Erwin Bechtold vor dem großen Bild, auf dem er dunkle Kreise gemalt hat – jeder Kreis steht für einen Menschen, der wichtig in seinem Leben und in seiner Kunst war – darunter auch Miro, mit dem er eng befreundet war. Foto; Jon Izeta

 Dieter Abholte über einen bedeutenden Künstler und einen besonderen Menschen.

Erwin Bechtold war ein Großer und Großartiger – ein großer Künstler und ein großartiger Mensch. Groß gewachsen war er mit seinen über 1,90 Meter auch. Schwarz in allen Nuancen war seine Farbe. Geradlinigkeit der Weg seines Lebens. Er sollte den väterlichen Betrieb übernehmen und die Dynastie der Druckerei in Köln weiterführen. Karriere, Vermögen, gesellschaftlicher Stand – all das war vorprogrammiert. Doch Erwin Bechtold hatte ein anderes Ziel – seine Kunst. Dafür nahm er alles auf sich: Enterbung, finanzielle Not. Oft reichte das mühsam verdiente Geld kaum dazu, Leinwand und Farbe zu kaufen. Heute hängen die Werke von Erwin Bechtold in den Museen dieser Welt. Spaniens König beglückwünschte ihn persönlich und mit Handschlag bei einer Ausstellung eines seiner großen Bilder im Museum “Es Baluard” von Palma. Vor ein paar Wochen habe ich noch ein Interview mit ihm geführt. Es war wohl das letzte in Erwins Leben. Denn gestern  erreichte uns die Nachricht von seinem Tode. Die Kunstwelt hat einen großen Künstler verloren. Wir einen ehrlichen, liebenswerten Freund. Unsere Gedanken sind bei seiner Frau Christina. Ihr gilt unser aufrichtiges Beileid.

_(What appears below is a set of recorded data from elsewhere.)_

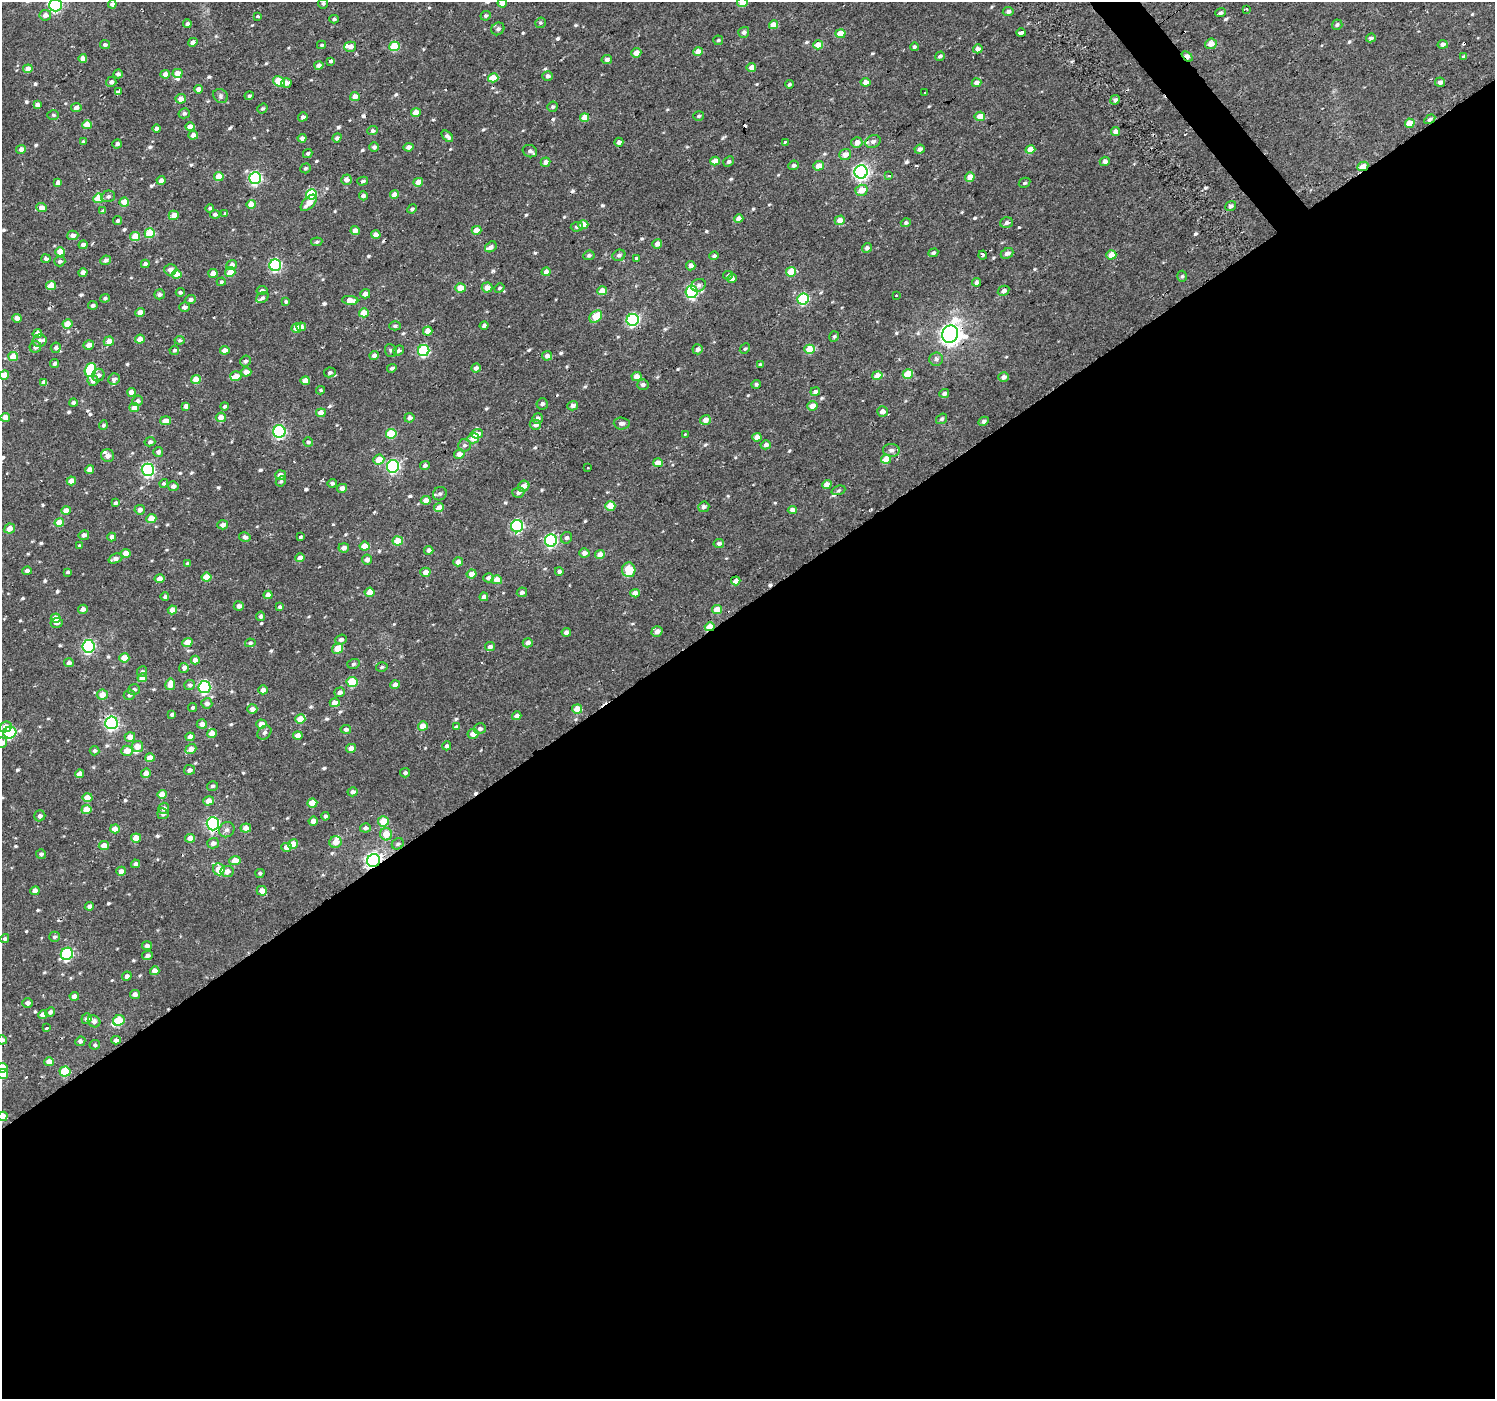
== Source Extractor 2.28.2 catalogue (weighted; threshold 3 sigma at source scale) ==
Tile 15 of 4 x 4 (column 3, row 4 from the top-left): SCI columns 3037-4529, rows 230-1626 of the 6021 x 5949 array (HDU 1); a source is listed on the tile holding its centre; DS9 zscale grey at full resolution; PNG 1497 x 1401 px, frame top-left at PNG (2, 2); each listed source drawn as its Kron ellipse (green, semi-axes under 4 px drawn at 4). Shown black and unused: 57% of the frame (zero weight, under 2 of 3 exposures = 2% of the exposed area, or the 3 px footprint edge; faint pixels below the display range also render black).
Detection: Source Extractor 2.28.2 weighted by HDU 2 'WHT'; one run over the whole footprint, this tile lists its part. Background 0.00284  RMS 0.0057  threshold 0.0255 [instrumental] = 3 sigma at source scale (4.5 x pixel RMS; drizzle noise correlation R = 1.50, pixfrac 1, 0.0396/0.0396 arcsec/px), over >= 5 px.
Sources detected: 660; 18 cosmic-ray / hot-pixel residue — neither listed nor drawn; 15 inside a brighter listed object's ellipse — not listed separately; of the other 627, all 500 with FLUX_AUTO >= 0.93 (the completeness limit of this list) listed and drawn (127 fainter detections not listed), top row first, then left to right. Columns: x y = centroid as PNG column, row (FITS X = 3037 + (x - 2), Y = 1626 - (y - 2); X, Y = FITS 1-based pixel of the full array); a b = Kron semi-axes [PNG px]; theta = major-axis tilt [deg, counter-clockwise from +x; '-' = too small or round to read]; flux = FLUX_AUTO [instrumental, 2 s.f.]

Uns bleiben die Erinnerungen, bleiben auch seine Bilder. Mir persönlich die Erinnerung an unsere letzte Begegnung im Frühjahr. Davon handelt der Bericht, den Sie hier lesen können, wenn Sie möchten.

Erwin Bechtold vor seinem Haus in Sant Carles im Osten Ibizas. Ein Klingelzug für die Glocke im Haus, ein einfaches Schild BECHTOLD… Foto: Jon Izeta

Den folgenden Bericht veröffentlichten wir in der Frühjahrs-Ausgabe von unserem Magazin IbizaHEUTE. Dieter Abholte, den mit Erwin Bechtold eine langjährige gute Freundschaft verband, hatte den Maler besucht – es war wohl das letzte Interview. Wir bringen diese Reportage jetzt hier als einen besonderen Nachruf, der dem Leben des großen Künstlers gewidmet ist und ihn zeigt, wie er bis zu seinem Tod war: voller Kraft, voller Leidenschaft für das, was er tat. Ein großer Künstler ist von uns gegangen. Doch seine Kunst wird weiterleben – in den Museen dieser Welt und in den Sammlungen von Kunstfreunden. Doch auch der Mensch Erwin Bechtold wird im Herzen und in der Erinnerung bei denen weiterleben, die ihn kannten. Er war ein ganz besonderer Mensch.

Die Faszination der Farbe Schwarz

Erwin Bechtold gehört zu den Großen der zeitgenössischen deutschen Kunst. Seine bevorzugte Farbe ist Schwarz – so wie die harten schwarzen Schatten im gleißenden Licht Ibizas. Seine Formen sind klar und gradlinig – so wie die Linien der traditionellen Fincas der Insel, auf der er 64 Jahren lebt. Am 12. April ist sein 97. Geburtstag. Aber auch mit 97 sieht er keinen Grund, den Pinsel aus der Hand zu legen. Ja, so schrieben wir im Frühjahr…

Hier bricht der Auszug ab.